Un paradosso aggravato dall’esplicita minaccia all’Ue di spalancare le porte a milioni di migranti se avesse osato ostacolare quell’irresponsabile operazione militare, e infatti al di là di blande prese di distanza verbali nessuno, a Bruxelles come a Washington, mosse un dito per fermarla.

Erdogan, lo schieramento dalla parte di Hamas

Ora l’attacco di Hamas a Israele è stato per Erdogan l’appiglio giusto per riprendere in mano simbolicamente la spada, e quando c’è da arringare le folle è un autentico maestro, come dimostrò proprio l’anatema contro Kurz: “Fermate quest’uomo, perché le sue azioni possono aprire la porta a una guerra tra la falce di luna e la croce”, una minaccia che riportava all’assedio di Vienna del 1529 e alla successiva battaglia di Lepanto tra Lega Santa e Impero Ottomano.

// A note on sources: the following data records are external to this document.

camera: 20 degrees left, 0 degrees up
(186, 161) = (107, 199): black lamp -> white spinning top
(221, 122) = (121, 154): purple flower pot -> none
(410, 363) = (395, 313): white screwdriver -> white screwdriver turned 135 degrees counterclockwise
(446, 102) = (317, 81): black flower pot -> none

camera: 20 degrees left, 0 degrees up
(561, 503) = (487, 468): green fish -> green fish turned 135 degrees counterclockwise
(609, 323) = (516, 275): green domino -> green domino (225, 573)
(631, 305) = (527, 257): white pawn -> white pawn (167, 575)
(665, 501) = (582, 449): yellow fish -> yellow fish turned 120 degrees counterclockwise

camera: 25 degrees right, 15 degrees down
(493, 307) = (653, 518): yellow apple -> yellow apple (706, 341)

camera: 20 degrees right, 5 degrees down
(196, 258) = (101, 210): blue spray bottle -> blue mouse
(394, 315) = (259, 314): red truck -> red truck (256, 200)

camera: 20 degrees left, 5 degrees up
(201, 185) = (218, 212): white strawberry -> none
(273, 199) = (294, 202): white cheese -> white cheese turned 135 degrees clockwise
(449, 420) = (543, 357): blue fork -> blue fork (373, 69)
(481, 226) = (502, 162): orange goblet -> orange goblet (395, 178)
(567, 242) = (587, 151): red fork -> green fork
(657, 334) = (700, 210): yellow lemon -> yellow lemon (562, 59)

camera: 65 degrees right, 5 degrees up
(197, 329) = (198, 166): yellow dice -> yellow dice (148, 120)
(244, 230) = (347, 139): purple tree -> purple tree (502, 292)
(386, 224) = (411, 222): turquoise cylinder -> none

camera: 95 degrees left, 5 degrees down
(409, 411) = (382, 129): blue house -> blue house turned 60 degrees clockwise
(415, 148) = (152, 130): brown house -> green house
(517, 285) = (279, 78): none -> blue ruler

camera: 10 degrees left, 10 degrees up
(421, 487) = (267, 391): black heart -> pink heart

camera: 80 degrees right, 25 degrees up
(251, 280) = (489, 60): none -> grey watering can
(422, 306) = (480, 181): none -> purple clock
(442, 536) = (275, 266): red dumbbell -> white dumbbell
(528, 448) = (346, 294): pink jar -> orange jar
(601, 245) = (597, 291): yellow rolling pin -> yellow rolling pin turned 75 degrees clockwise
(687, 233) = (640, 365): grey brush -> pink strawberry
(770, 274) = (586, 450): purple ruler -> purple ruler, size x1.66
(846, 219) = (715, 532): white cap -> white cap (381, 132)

Erdogan, insomma, riesce sempre a toccare i tasti più sensibili del mondo musulmano, come quando decise di islamizzare l’ex basilica di Santa Sofia, che per più di un millennio era stata uno dei più alti simboli della cristianità. Nel suo disegno espansionistico, mettersi a capo dell’Islam politico, o almeno di una sua parte, è un passaggio obbligato.

Finora il presidente turco era riuscito a giocare su due tavoli: amico dell’Occidente e della Nato e sostenitore della causa palestinese. Un equilibrismo impossibile da reggere dopo il 7 ottobre e dopo che il sultano si è schierato apertamente dalla parte di Hamas.